About this exercise: Make a verbatim copy of all the records. Skip every image.

[Page-level text extractions]
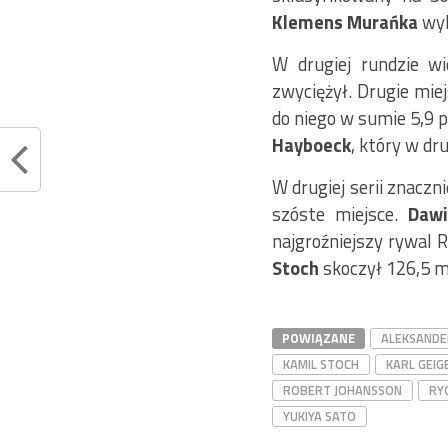
Klemens Murańka
wyl
W drugiej rundzie w
zwyciężył. Drugie miej
do niego w sumie 5,9 
Hayboeck
, który w dr
W drugiej serii znacznie
szóste miejsce.
Dawi
najgroźniejszy rywal 
Stoch
skoczył 126,5 me
POWIĄZANE
ALEKSANDE
KAMIL STOCH
KARL GEIG
ROBERT JOHANSSON
RY
YUKIYA SATO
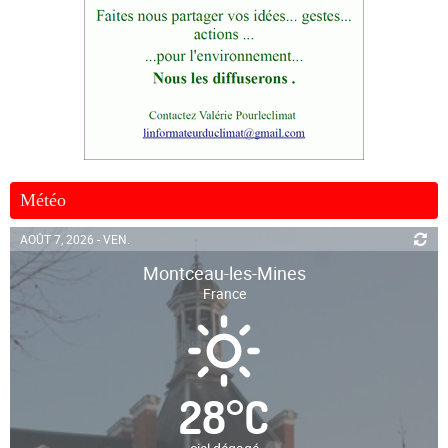
Météo
AOÛT 7, 2026 - VEN.
Montceau-les-Mines
France
28
°
C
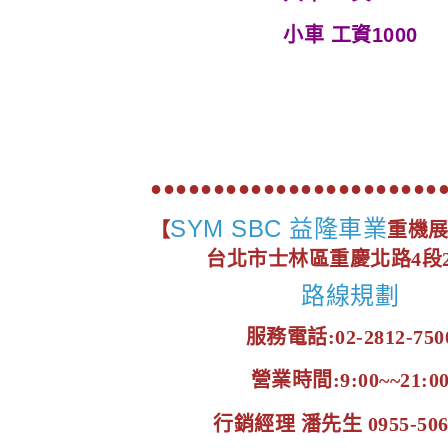
小車
工資1000
●●●●●●●●●●●●●●●●●●●●●●●
SYM SBC 益隆車業
【
重機
台北市士林區重慶北路4段2
路線規劃
服務電話:02-2812-750
營業時間:9:00~~21:0
行銷經理 潘先生 0955-506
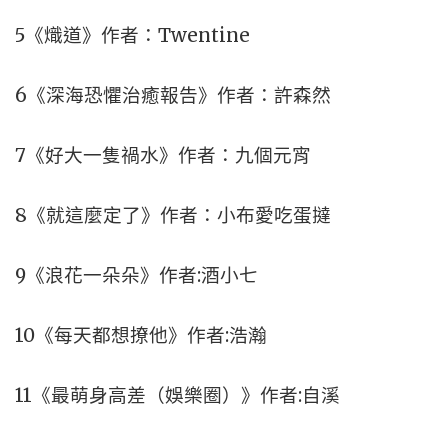
5《熾道》作者：Twentine
6《深海恐懼治癒報告》作者：許森然
7《好大一隻禍水》作者：九個元宵
8《就這麼定了》作者：小布愛吃蛋撻
9《浪花一朵朵》作者:酒小七
10《每天都想撩他》作者:浩瀚
11《最萌身高差（娛樂圈）》作者:自溪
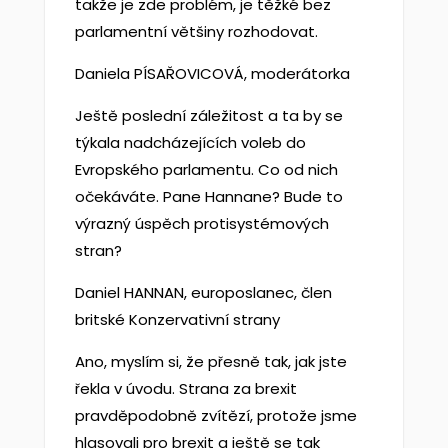
takže je zde problém, je těžké bez
parlamentní většiny rozhodovat.
Daniela PÍSAŘOVICOVÁ, moderátorka
Ještě poslední záležitost a ta by se
týkala nadcházejících voleb do
Evropského parlamentu. Co od nich
očekáváte. Pane Hannane? Bude to
výrazný úspěch protisystémových
stran?
Daniel HANNAN, europoslanec, člen
britské Konzervativní strany
Ano, myslím si, že přesně tak, jak jste
řekla v úvodu. Strana za brexit
pravděpodobně zvítězí, protože jsme
hlasovali pro brexit a ještě se tak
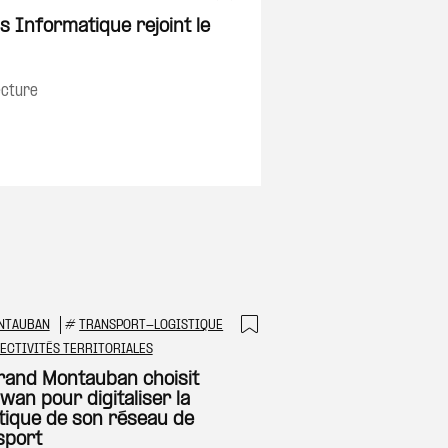
on
Ajouter à ma sélec
s Informatique rejoint le
ecture
NTAUBAN
#
TRANSPORT-LOGISTIQUE
 à ma sélection
Ajouter à ma sél
ECTIVITÉS TERRITORIALES
rand Montauban choisit
wan pour digitaliser la
ttique de son réseau de
sport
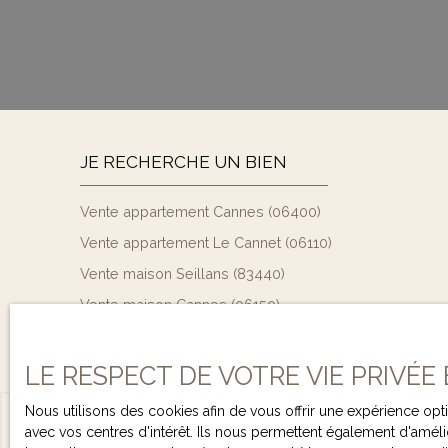
JE RECHERCHE UN BIEN
Vente appartement Cannes (06400)
Vente appartement Le Cannet (06110)
Vente maison Seillans (83440)
Vente maison Cannes (06150)
Vente maison Théoule-sur-Mer (06590)
LE RESPECT DE VOTRE VIE PRIVÉE
Nous utilisons des cookies afin de vous offrir une expérience o
avec vos centres d'intérêt. Ils nous permettent également d'amélio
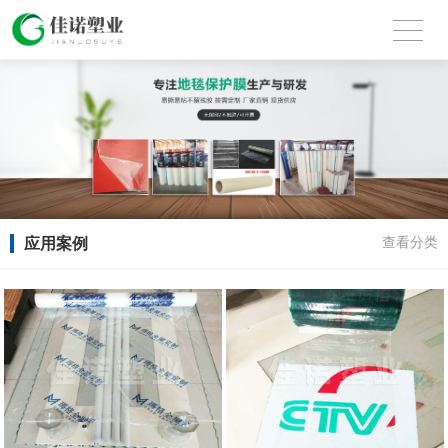
应用案例
查看分类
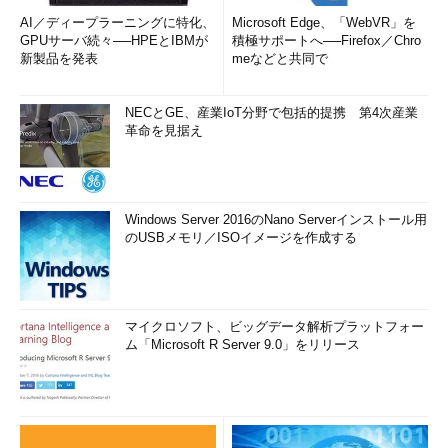
AI／ディープラーニングに特化、
Microsoft Edge、「WebVR」を
GPUサーバ続々──HPEとIBMが
積極サポートへ──Firefox／Chro
新製品を発表
meなどと共同で
NECとGE、産業IoT分野で包括的提携 第4次産業
革命を見据え
Windows Server 2016のNano Serverインストール用
のUSBメモリ／ISOイメージを作成する
マイクロソフト、ビッグデータ解析プラットフォー
ム「Microsoft R Server 9.0」をリリース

Completed task:
Klemens Murańka
wyl
W drugiej rundzie w
zwyciężył. Drugie miej
do niego w sumie 5,9 
Hayboeck
, który w dr
W drugiej serii znacznie
szóste miejsce.
Dawi
najgroźniejszy rywal 
Stoch
skoczył 126,5 me
POWIĄZANE
ALEKSANDE
KAMIL STOCH
KARL GEIG
ROBERT JOHANSSON
RY
YUKIYA SATO
Météo
AOÛT 7, 2026 - VEN.
Montceau-les-Mines
France
28
°
C
小車
工資1000
●●●●●●●●●●●●●●●●●●●●●●●
SYM SBC 益隆車業
【
重機
台北市士林區重慶北路4段2
路線規劃
服務電話:02-2812-750
營業時間:9:00~~21:0
行銷經理 潘先生 0955-506
5《熾道》作者：Twentine
6《深海恐懼治癒報告》作者：許森然
7《好大一隻禍水》作者：九個元宵
8《就這麼定了》作者：小布愛吃蛋撻
9《浪花一朵朵》作者:酒小七
10《每天都想撩他》作者:浩瀚
11《最萌身高差（娛樂圈）》作者:自溪
takže je zde problém, je těžké bez
parlamentní většiny rozhodovat.
Daniela PÍSAŘOVICOVÁ, moderátorka
Ještě poslední záležitost a ta by se
týkala nadcházejících voleb do
Evropského parlamentu. Co od nich
očekáváte. Pane Hannane? Bude to
výrazný úspěch protisystémových
stran?
Daniel HANNAN, europoslanec, člen
britské Konzervativní strany
Ano, myslím si, že přesně tak, jak jste
řekla v úvodu. Strana za brexit
pravděpodobně zvítězí, protože jsme
hlasovali pro brexit a ještě se tak
on
Ajouter à ma sélec
s Informatique rejoint le
ecture
NTAUBAN
#
TRANSPORT-LOGISTIQUE
 à ma sélection
Ajouter à ma sél
ECTIVITÉS TERRITORIALES
rand Montauban choisit
wan pour digitaliser la
ttique de son réseau de
sport
JE RECHERCHE UN BIEN
Vente appartement Cannes (06400)
Vente appartement Le Cannet (06110)
Vente maison Seillans (83440)
Vente maison Cannes (06150)
Vente maison Théoule-sur-Mer (06590)
LE RESPECT DE VOTRE VIE PRIVÉE
Nous utilisons des cookies afin de vous offrir une expérience o
avec vos centres d'intérêt. Ils nous permettent également d'amélio
应用案例
查看分类
AI／ディープラーニングに特化、
Microsoft Edge、「WebVR」を
GPUサーバ続々──HPEとIBMが
積極サポートへ──Firefox／Chro
新製品を発表
meなどと共同で
NECとGE、産業IoT分野で包括的提携 第4次産業
革命を見据え
Windows Server 2016のNano Serverインストール用
のUSBメモリ／ISOイメージを作成する
マイクロソフト、ビッグデータ解析プラットフォー
ム「Microsoft R Server 9.0」をリリース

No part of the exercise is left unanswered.